Her throat was sore, raw from holding back the tears she didn't want to shed. Alice's words echoed in her mind, sharper than any blade. *"He's after your body…"*
The sting of those words burned deep. Was that really how Alice saw things? Cassie tried to tell herself it wasn't true, that it was just Alice's anger getting the better of her, but the doubt settled in like a shadow that wouldn't go away. *Was that what Sunless saw in her?* Her mind couldn't stop turning over the idea, that maybe, just maybe, she was nothing more than an exotic, fragile thing to him. A curiosity. Something to be used, then discarded.
But she couldn't shake the feelings she had for him. The crush, the longing that had been building ever since they started this journey together. She was drawn to him—how couldn't she be? He was quiet, a mystery wrapped in layers of caution and calculation. He didn't see her as broken. Not the way others did. Not even the way she saw herself sometimes. He was distant, yes, but there were moments—fleeting moments—where his gaze lingered just a little longer, where his touch, even if accidental, was a touch that didn't make her feel like a fragile, delicate thing.
She let out a shaky breath, her heart pounding harder in her chest. Why was it so complicated? Why couldn't it just be simple? Cassie wanted to believe that Sunless wasn't like the others. She wanted to believe he saw her as more than just the blind girl, more than just the girl with soft skin and a gentle nature. But the more she thought about it, the more uncertain she became.

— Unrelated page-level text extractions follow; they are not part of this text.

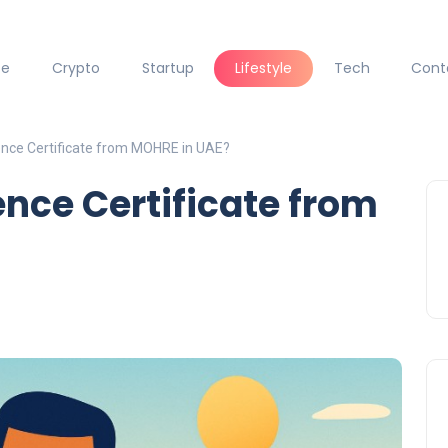
ce
Crypto
Startup
Lifestyle
Tech
Cont
ence Certificate from MOHRE in UAE?
ence Certificate from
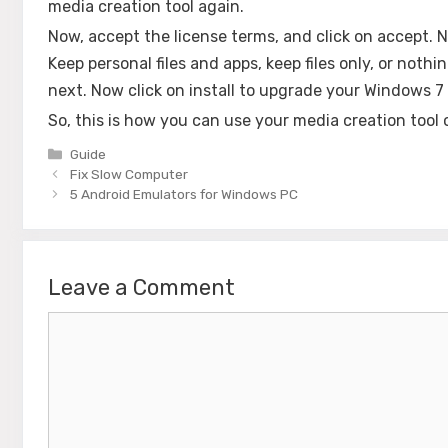
media creation tool again.
Now, accept the license terms, and click on accept. 
Keep personal files and apps, keep files only, or noth
next. Now click on install to upgrade your Windows 7
So, this is how you can use your media creation too
Categories
Guide
Fix Slow Computer
5 Android Emulators for Windows PC
Leave a Comment
Comment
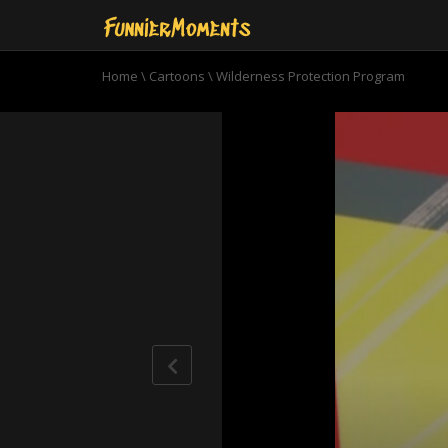
Home
\
Cartoons
\
Wilderness Protection Program
0
seconds
of
10
minutes,
45
seconds
Volume
90%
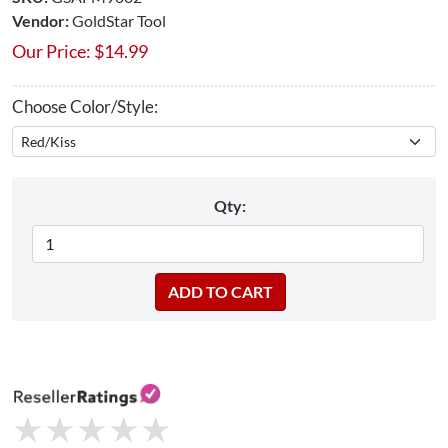
Vendor:
GoldStar Tool
Our Price:
$
14.99
Choose Color/Style:
Qty:
★
★
★
★
★
★
★
★
★
★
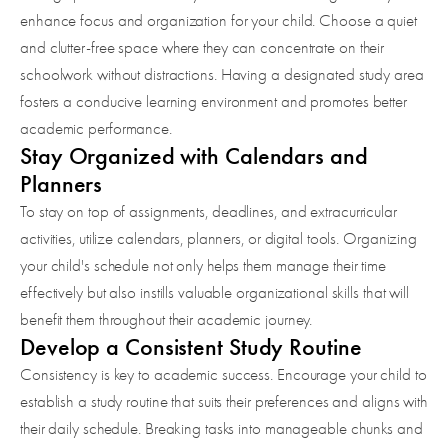
enhance focus and organization for your child. Choose a quiet
and clutter-free space where they can concentrate on their
schoolwork without distractions. Having a designated study area
fosters a conducive learning environment and promotes better
academic performance.
Stay Organized with Calendars and
Planners
To stay on top of assignments, deadlines, and extracurricular
activities, utilize calendars, planners, or digital tools. Organizing
your child's schedule not only helps them manage their time
effectively but also instills valuable organizational skills that will
benefit them throughout their academic journey.
Develop a Consistent Study Routine
Consistency is key to academic success. Encourage your child to
establish a study routine that suits their preferences and aligns with
their daily schedule. Breaking tasks into manageable chunks and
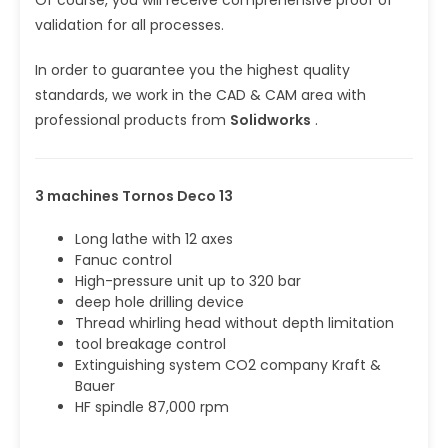
validation for all processes.
In order to guarantee you the highest quality
standards, we work in the CAD & CAM area with
professional products from
Solidworks
.
3 machines Tornos Deco 13
Long lathe with 12 axes
Fanuc control
High-pressure unit up to 320 bar
deep hole drilling device
Thread whirling head without depth limitation
tool breakage control
Extinguishing system CO2 company Kraft &
Bauer
HF spindle 87,000 rpm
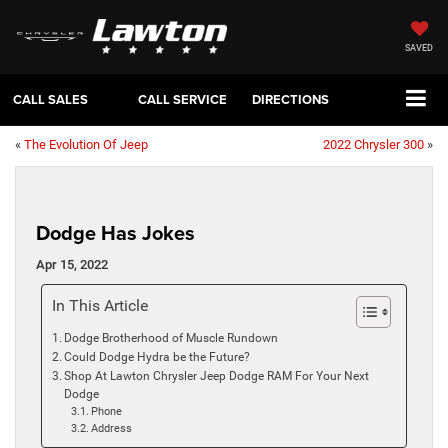
SAVED
CALL SALES
CALL SERVICE
DIRECTIONS
«
The Evolution Of Jeep
2022 Chrysler 300
»
Dodge Has Jokes
Apr 15, 2022
In This Article
Dodge Brotherhood of Muscle Rundown
Could Dodge Hydra be the Future?
Shop At Lawton Chrysler Jeep Dodge RAM For Your Next
Dodge
Phone
Address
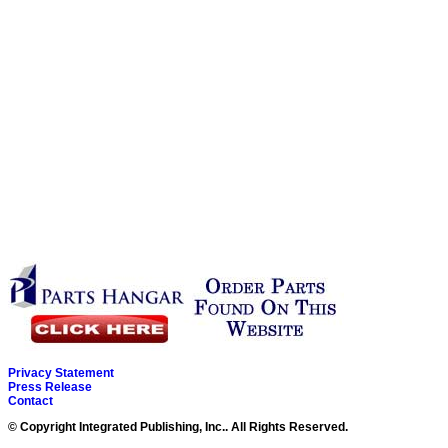
Privacy Statement
Press Release
Contact
© Copyright Integrated Publishing, Inc.. All Rights Reserved.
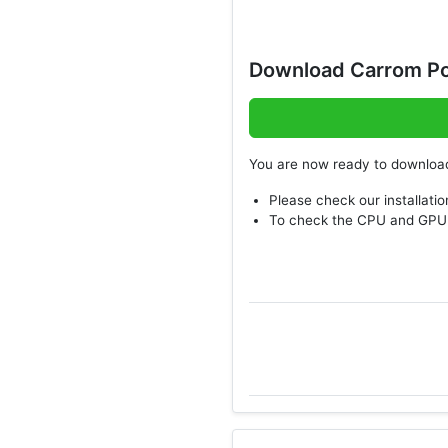
Download Carrom Po
You are now ready to downlo
Please check our installatio
To check the CPU and GPU 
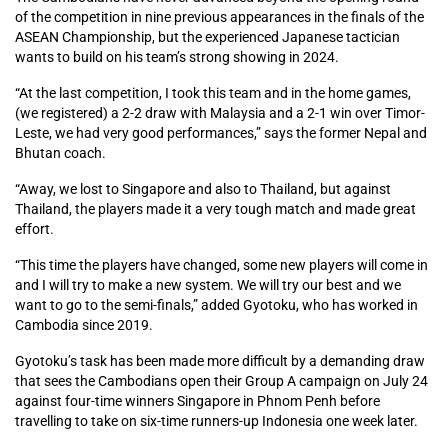
of the competition in nine previous appearances in the finals of the
ASEAN Championship, but the experienced Japanese tactician
wants to build on his team’s strong showing in 2024.
“At the last competition, I took this team and in the home games,
(we registered) a 2-2 draw with Malaysia and a 2-1 win over Timor-
Leste, we had very good performances,” says the former Nepal and
Bhutan coach.
“Away, we lost to Singapore and also to Thailand, but against
Thailand, the players made it a very tough match and made great
effort.
“This time the players have changed, some new players will come in
and I will try to make a new system. We will try our best and we
want to go to the semi-finals,” added Gyotoku, who has worked in
Cambodia since 2019.
Gyotoku’s task has been made more difficult by a demanding draw
that sees the Cambodians open their Group A campaign on July 24
against four-time winners Singapore in Phnom Penh before
travelling to take on six-time runners-up Indonesia one week later.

Alice's accusations clung to her, making her stomach twist with unease. Did Sunless really only want her for her body? Or was there something more? She wanted to believe there was, but that nagging doubt wouldn't leave. Was she just another conquest for him? Something pretty to look at until it became too much, too complicated?

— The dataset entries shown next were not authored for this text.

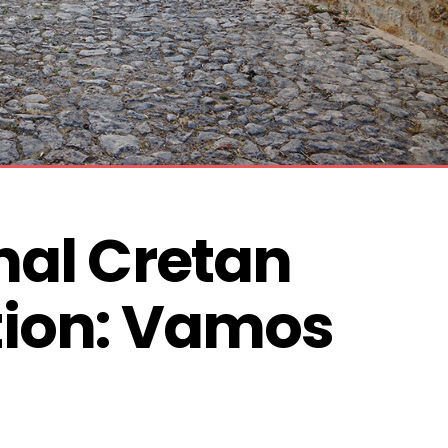
nal Cretan 
ion: Vamos 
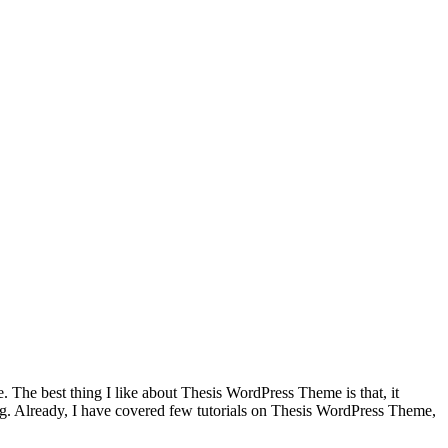
 The best thing I like about Thesis WordPress Theme is that, it
log. Already, I have covered few tutorials on Thesis WordPress Theme,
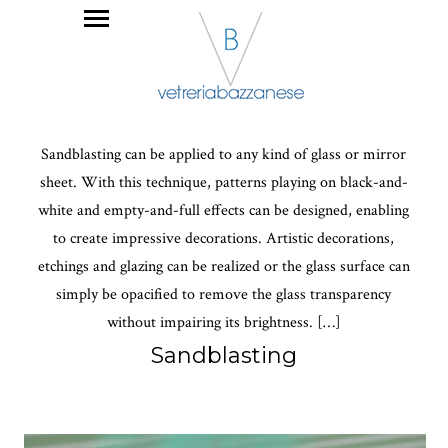
Sandblasting can be applied to any kind of glass or mirror
sheet. With this technique, patterns playing on black-and-
white and empty-and-full effects can be designed, enabling
to create impressive decorations. Artistic decorations,
etchings and glazing can be realized or the glass surface can
simply be opacified to remove the glass transparency
without impairing its brightness. […]
Sandblasting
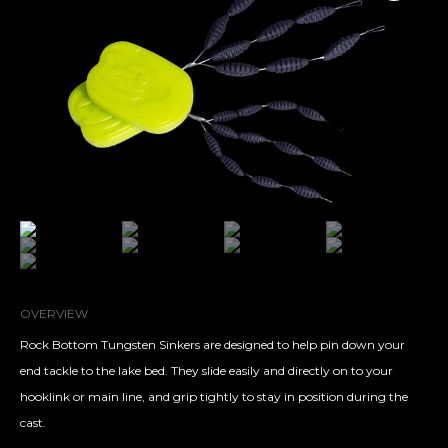
OVERVIEW
Rock Bottom Tungsten Sinkers are designed to help pin down your
end tackle to the lake bed. They slide easily and directly on to your
hooklink or main line, and grip tightly to stay in position during the
cast.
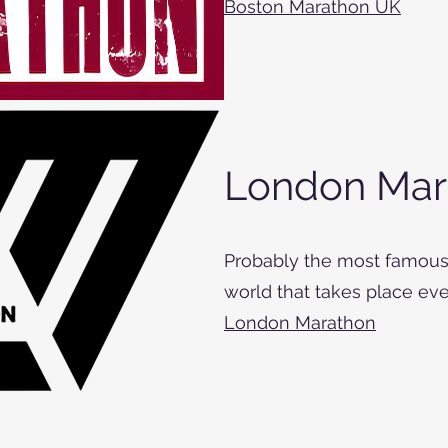
Boston Marathon UK
London Mar
Probably the most famous
world that takes place ever
London Marathon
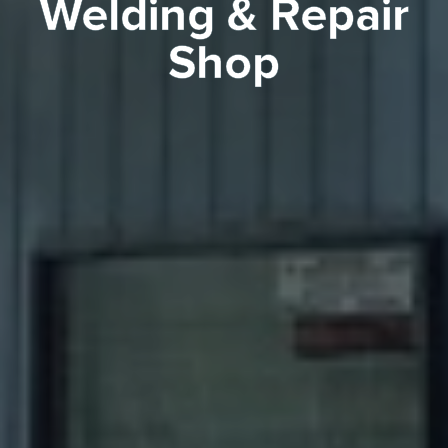
Welding & Repair
Shop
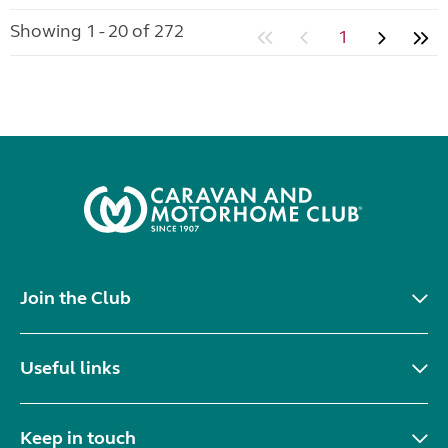
Showing 1 - 20 of 272
1
Join the Club
Useful links
Keep in touch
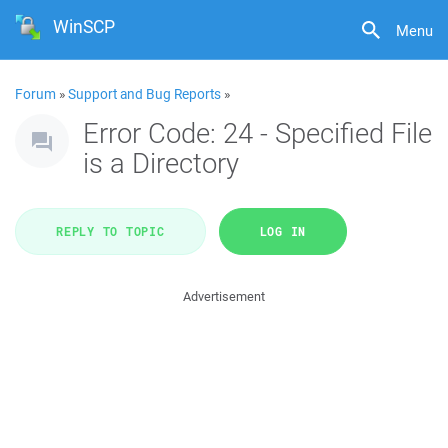
WinSCP
Menu
Forum
»
Support and Bug Reports
»
Error Code: 24 - Specified File
is a Directory
REPLY TO TOPIC
LOG IN
Advertisement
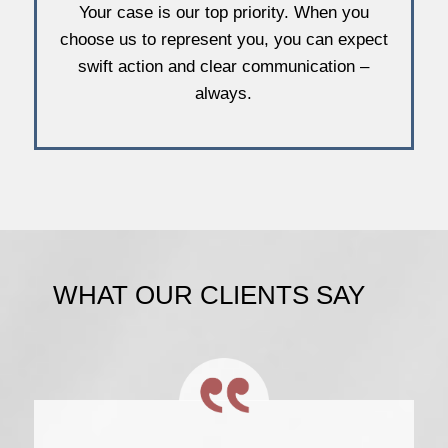
Your case is our top priority. When you
choose us to represent you, you can expect
swift action and clear communication –
always.
WHAT OUR CLIENTS SAY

Her thoughts turned back to Sunless—she couldn't help it. It was hard not to, with the way her chest ached whenever she thought of him. She'd never told anyone. She didn't even think he knew. But the way he was with her, the way he treated her—like she was more than just a girl to be coddled or shielded from the world—made her feel *seen*. He never treated her like an object, even though she sometimes feared that was all she was.

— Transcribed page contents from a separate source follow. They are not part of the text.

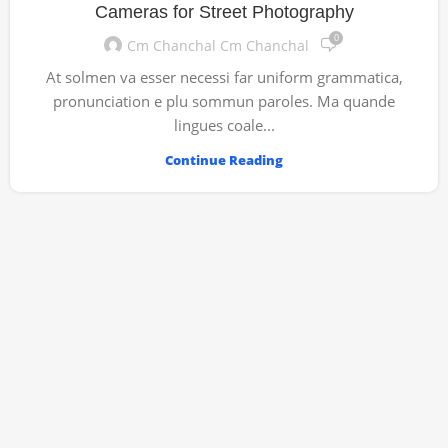
Cameras for Street Photography
0
Cm Chanchal Cm Chanchal
At solmen va esser necessi far uniform grammatica,
pronunciation e plu sommun paroles. Ma quande
lingues coale...
Continue Reading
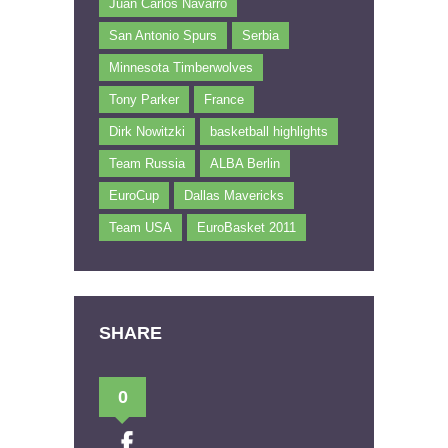
Juan Carlos Navarro
San Antonio Spurs
Serbia
Minnesota Timberwolves
Tony Parker
France
Dirk Nowitzki
basketball highlights
Team Russia
ALBA Berlin
EuroCup
Dallas Mavericks
Team USA
EuroBasket 2011
SHARE
0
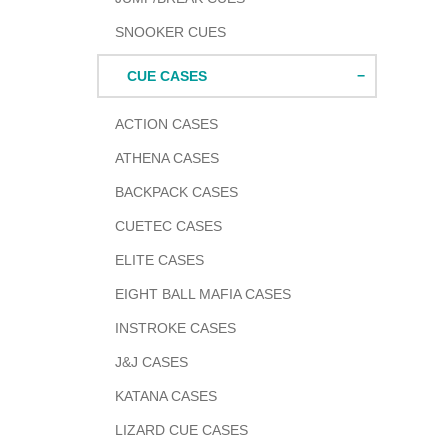
SNOOKER CUES
CUE CASES
ACTION CASES
ATHENA CASES
BACKPACK CASES
CUETEC CASES
ELITE CASES
EIGHT BALL MAFIA CASES
INSTROKE CASES
J&J CASES
KATANA CASES
LIZARD CUE CASES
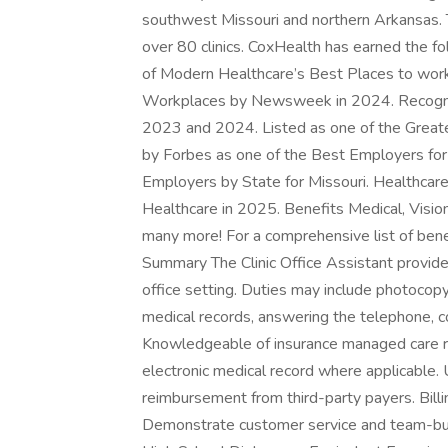
southwest Missouri and northern Arkansas. T
over 80 clinics. CoxHealth has earned the 
of Modern Healthcare’s Best Places to wor
Workplaces by Newsweek in 2024. Recogni
2023 and 2024. Listed as one of the Great
by Forbes as one of the Best Employers f
Employers by State for Missouri. Healthcare
Healthcare in 2025. Benefits Medical, Visio
many more! For a comprehensive list of benef
Summary The Clinic Office Assistant provides a
office setting. Duties may include photocopyi
medical records, answering the telephone, c
Knowledgeable of insurance managed care 
electronic medical record where applicable
reimbursement from third-party payers. Billin
Demonstrate customer service and team-buil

But what if Alice was right? What if all of this—her closeness to Sunless, the moments they shared, the fleeting smiles—was all just some kind of illusion? What if it was just her wishful thinking?
Cassie sighed, running a hand through her pale hair, frustration building inside her. She didn't know what to believe anymore. She wanted so badly to believe that Sunless saw her for who she was, not for what her blindness made her. But then Alice had thrown those words, and now she couldn't unhear them.
She wasn't used to feeling like this. To *wanting* someone. Not like this. It felt... messy. Confusing.
But she couldn't stop feeling it, no matter how much she tried to push it down. Her crush on him was real, undeniable, and it made everything harder. She wanted to be close to him, to know him better, to see if what she felt was reciprocated. But what if it wasn't? What if she was just another thing in his life that he would use and discard, like Alice had said?
Cassie shook her head, trying to push the thoughts away. She couldn't let them consume her. She had to keep moving forward. But part of her—a large part—was terrified of what would happen if she did. What would happen if Sunless didn't feel the same way? What would that mean for them? For her?
A quiet sigh escaped her lips as she stared into the flames. No answers. No solutions. Just more questions. She didn't know what to do with any of this. She only knew one thing for sure: she couldn't keep hiding from it.
The feelings weren't going away. And neither was he.